Les yeux levés vers les étoiles, le bijou serré dans sa paume, Hughes marcha lentement à travers le village. Ce fut quand il découvrit les murs quadrangulaires d’une maison forte qu’il s’aperçut qu’il était allé spontanément vers la demeure de l’alcade où les femmes avaient reçu accueil. Un vieil olivier tordu par tous les vents de Castille s’élevait à côté, non loin d’un auvent où l’on abritait la paille et les outils de culture. Hughes alla vers lui et s’adossa au tronc noueux, cherchant à imaginer derrière lequel de ces murs grossièrement crénelés reposait Marjolaine.

Il l’imagina étendue dans ses cheveux de soie claire, ayant dépouillé les lourds vêtements pour laisser l’air plus frais de la nuit caresser sa peau douce. Et son esprit la lui montra avec une précision si brûlante qu'elle lui incendia le sang. Qu'elle fût une miraculée ne signifiait plus rien pour lui, même si cela voulait dire que Dieu mettait sur elle un sceau d’interdiction.

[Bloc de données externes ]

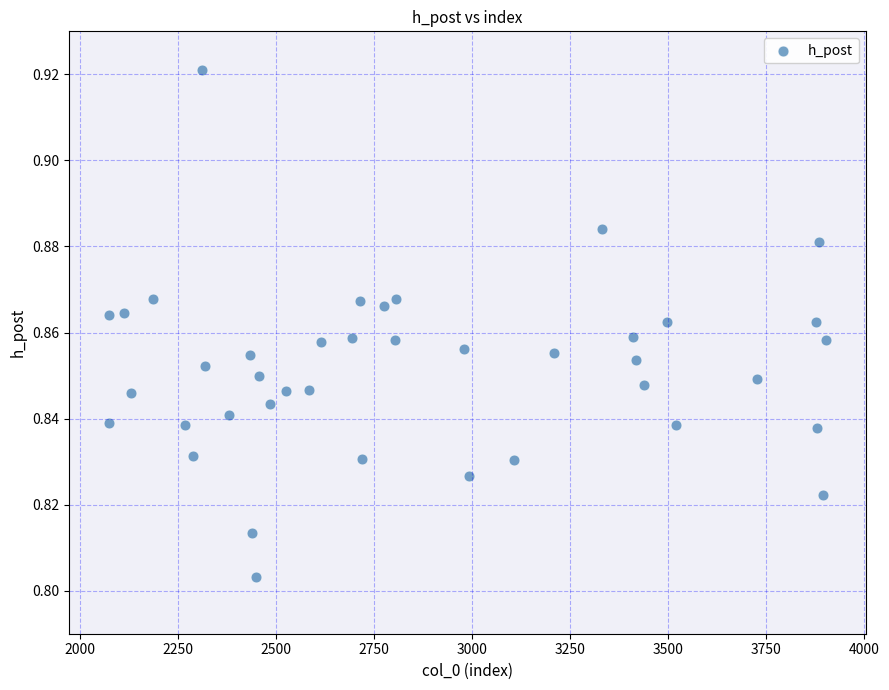

What is the range of X values (max minus min)?

1829.0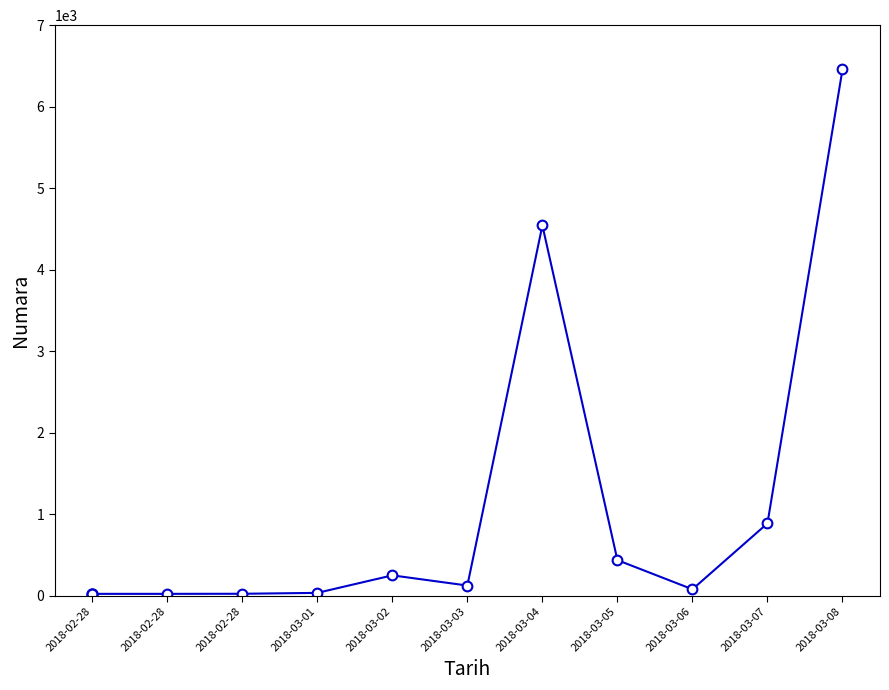

Which label corresponds to the largest value in the chart?

2018-03-08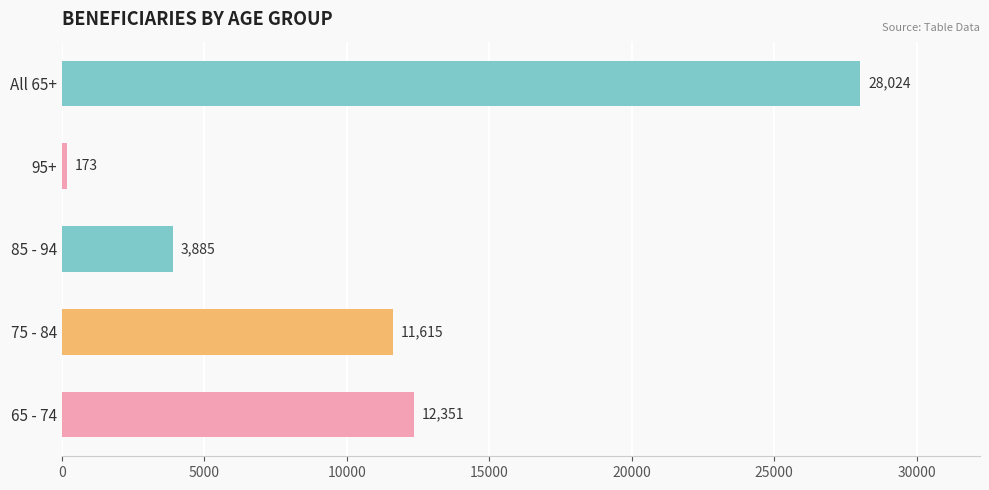

Reading top to bottom, extract all data points from this chart.

28024	173	3885	11615	12351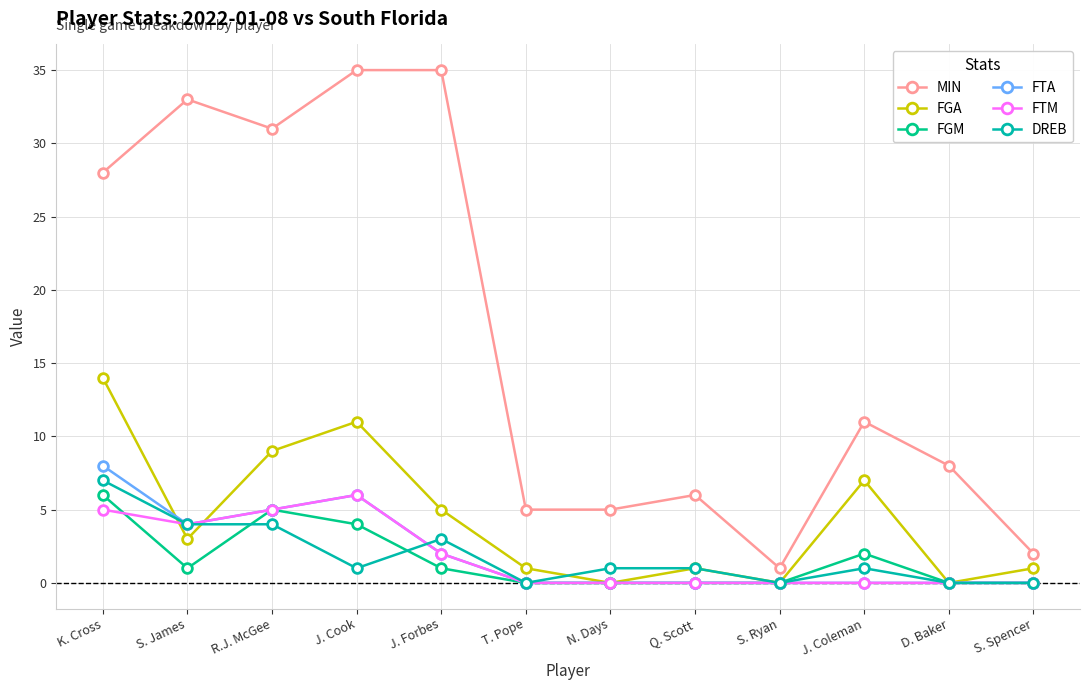

What is the label of the 3rd point from the left?

R.J. McGee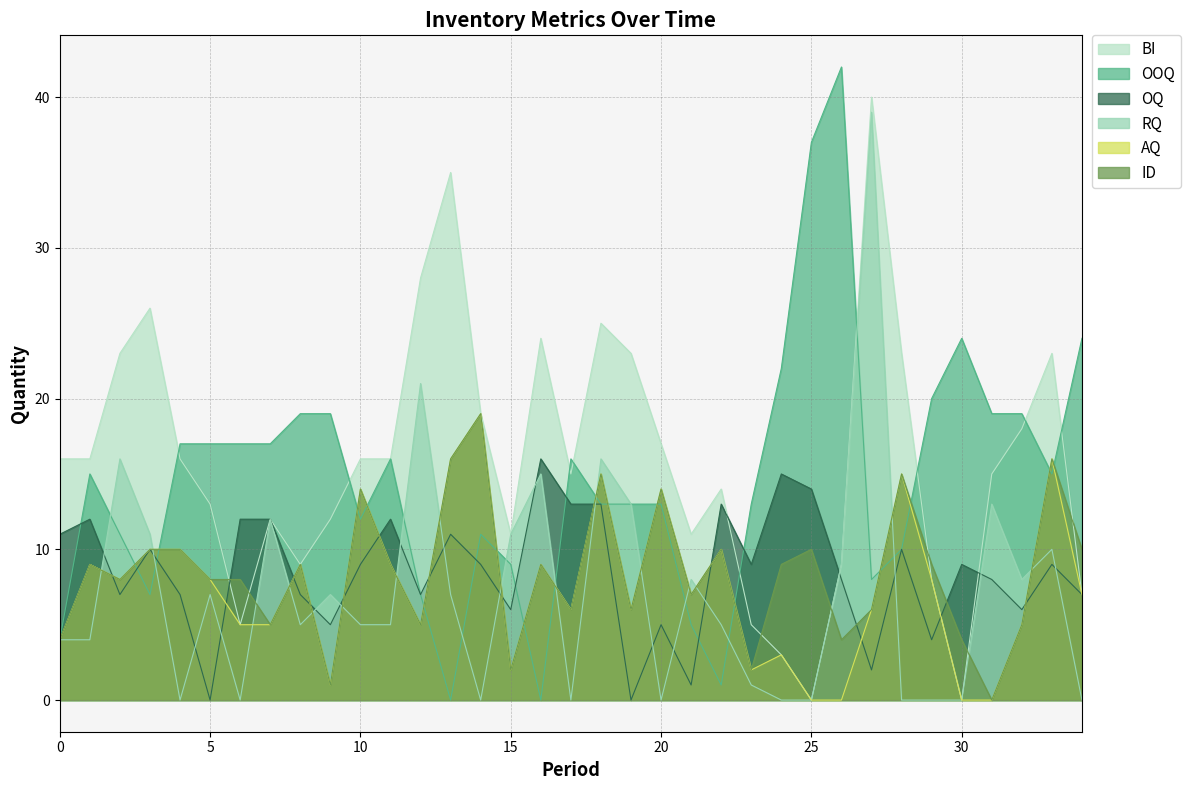

The AQ series shows 3 at 27. True or false?

False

Il avait faim et soif de cette femme. Il la voulait de toutes ses forces, de toute l’ardeur de sa jeunesse et de son exigeante virilité, dût-il, pour une seule heure d’amour, se damner irrémédiablement.

-    Qu'elle vienne seulement à moi! pria-t-il avec une fureur désespérée. Qu'elle vienne et que je sois maudit!